Unsolicited Life Advice Series: Story Time

I once had a client who shared a story that perfectly illustrates the importance of recognizing when an apology is genuine or self-serving. Let’s call her Sarah.

Sarah was in college when she dated a man who was deeply involved in his Buddhist faith. They had a great connection, but he eventually broke up with her because she wasn’t Buddhist. Of course, that wasn’t the reason he gave at the time. Now, because Sarah is a gracious and loving person, she decided to give him a free pass. After all, they were 20 years old, and nobody really knows what they’re doing at that age. Maybe dating her made him realize that finding a Buddhist partner was really important to him.

Since they were part of the same group of friends, Sarah still had the pleasure of seeing him at bars and parties. And you know what he would do? He would ignore her like she didn’t exist. This obviously didn’t make Sarah feel very good because, dude, they still dated. She even met his parents, who were told she was just a very good friend because she was clearly not Buddhist. So, a little respect for the past, please?

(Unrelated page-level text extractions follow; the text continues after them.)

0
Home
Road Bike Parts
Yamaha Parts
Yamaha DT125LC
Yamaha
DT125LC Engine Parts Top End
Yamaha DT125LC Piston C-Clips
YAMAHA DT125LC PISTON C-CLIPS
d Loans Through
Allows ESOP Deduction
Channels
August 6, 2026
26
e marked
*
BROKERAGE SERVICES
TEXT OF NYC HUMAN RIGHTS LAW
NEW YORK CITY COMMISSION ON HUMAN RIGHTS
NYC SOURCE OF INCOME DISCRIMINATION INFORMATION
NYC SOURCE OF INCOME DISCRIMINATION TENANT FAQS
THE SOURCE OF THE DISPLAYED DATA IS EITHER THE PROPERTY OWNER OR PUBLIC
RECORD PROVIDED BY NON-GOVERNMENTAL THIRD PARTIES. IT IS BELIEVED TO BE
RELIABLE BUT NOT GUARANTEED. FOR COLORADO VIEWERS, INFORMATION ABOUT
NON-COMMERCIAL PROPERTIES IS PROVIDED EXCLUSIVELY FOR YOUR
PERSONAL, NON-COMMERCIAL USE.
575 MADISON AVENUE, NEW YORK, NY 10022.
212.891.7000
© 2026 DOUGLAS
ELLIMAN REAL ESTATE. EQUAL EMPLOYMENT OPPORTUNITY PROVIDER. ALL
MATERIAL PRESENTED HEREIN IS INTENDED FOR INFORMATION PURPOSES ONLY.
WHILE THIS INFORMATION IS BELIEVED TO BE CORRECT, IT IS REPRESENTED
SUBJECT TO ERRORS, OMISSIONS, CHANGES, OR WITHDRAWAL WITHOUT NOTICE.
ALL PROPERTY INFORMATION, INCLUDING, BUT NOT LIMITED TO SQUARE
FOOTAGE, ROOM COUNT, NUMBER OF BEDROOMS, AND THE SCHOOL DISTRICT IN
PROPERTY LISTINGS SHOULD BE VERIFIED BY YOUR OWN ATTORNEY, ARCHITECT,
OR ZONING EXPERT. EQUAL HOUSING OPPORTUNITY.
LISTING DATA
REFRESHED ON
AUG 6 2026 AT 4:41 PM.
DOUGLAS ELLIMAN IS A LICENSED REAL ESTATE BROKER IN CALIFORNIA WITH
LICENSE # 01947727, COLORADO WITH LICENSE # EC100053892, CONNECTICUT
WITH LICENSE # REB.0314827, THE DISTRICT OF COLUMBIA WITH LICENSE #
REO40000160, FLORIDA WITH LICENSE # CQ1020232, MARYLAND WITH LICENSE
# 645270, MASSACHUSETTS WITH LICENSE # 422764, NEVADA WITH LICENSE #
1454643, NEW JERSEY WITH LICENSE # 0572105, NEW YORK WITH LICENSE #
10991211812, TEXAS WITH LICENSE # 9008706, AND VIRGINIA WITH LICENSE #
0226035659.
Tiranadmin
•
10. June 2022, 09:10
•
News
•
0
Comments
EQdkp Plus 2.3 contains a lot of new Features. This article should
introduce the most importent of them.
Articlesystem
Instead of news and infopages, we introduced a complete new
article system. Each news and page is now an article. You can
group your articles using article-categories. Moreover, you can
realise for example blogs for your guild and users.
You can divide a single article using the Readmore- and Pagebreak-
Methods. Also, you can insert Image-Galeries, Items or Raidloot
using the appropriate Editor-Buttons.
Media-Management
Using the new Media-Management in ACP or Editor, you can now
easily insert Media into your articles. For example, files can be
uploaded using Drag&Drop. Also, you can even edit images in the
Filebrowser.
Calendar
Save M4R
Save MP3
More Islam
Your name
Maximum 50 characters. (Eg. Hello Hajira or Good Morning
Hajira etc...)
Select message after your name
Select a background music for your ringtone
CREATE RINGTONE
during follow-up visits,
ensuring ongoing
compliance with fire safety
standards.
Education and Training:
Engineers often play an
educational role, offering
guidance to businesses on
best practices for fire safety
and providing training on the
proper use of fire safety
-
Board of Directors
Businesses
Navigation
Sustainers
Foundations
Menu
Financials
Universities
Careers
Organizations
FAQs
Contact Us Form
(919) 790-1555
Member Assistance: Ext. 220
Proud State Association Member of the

Trying to be the bigger person, even though she was the one who got dumped, Sarah texted him and said, “Hey, I hope everything is going well. I’d like to meet up for a coffee if you have some time because I think we should just bury the hatchet and move on. We have a lot of mutual friends, and I’d like to make it a little less awkward when we see each other in public.” To which he responded, “Sarah, I don’t think that’s necessary.” Fine. You don’t want to see me? That’s your prerogative.

Sarah didn’t blame him for breaking up with her and not wanting to see her after the fact because, honey, all is fair in love and war. But here’s the thing. Six years after they broke up, Sarah got a text from a mutual friend saying that this guy reached out to her, asking if she could ask Sarah whether she’d be open to talking to him. Apparently, he had done some deep thinking over those six years and wanted to apologize for the way he treated her and how he handled the breakup all those years ago.

Now, Sarah wasn’t going to pretend like she knew what was going on in this man’s life at the time. But all she knew was this: He wasn’t reaching out after six years to make her feel better about the breakup. He wanted her to tell him that it was okay, that she forgave him, and that he was still a good person. But you know what Sarah told their mutual friend? She told her to tell him to kiss her behind and that she had no intention of letting him back into her life.

Because here’s the thing: He’s entitled to his journey of healing, but Sarah is entitled to hers. You better believe she had healed after six years. Now she’s wise enough to know that she doesn’t need validation from anyone but herself.

So, ladies, the next time a man wants to apologize for not treating you the way you deserve to be treated the first time, recognize whether he’s doing it for you or for himself. And just remember this: At the end of the day, silence is golden. So leave that homeboy on read.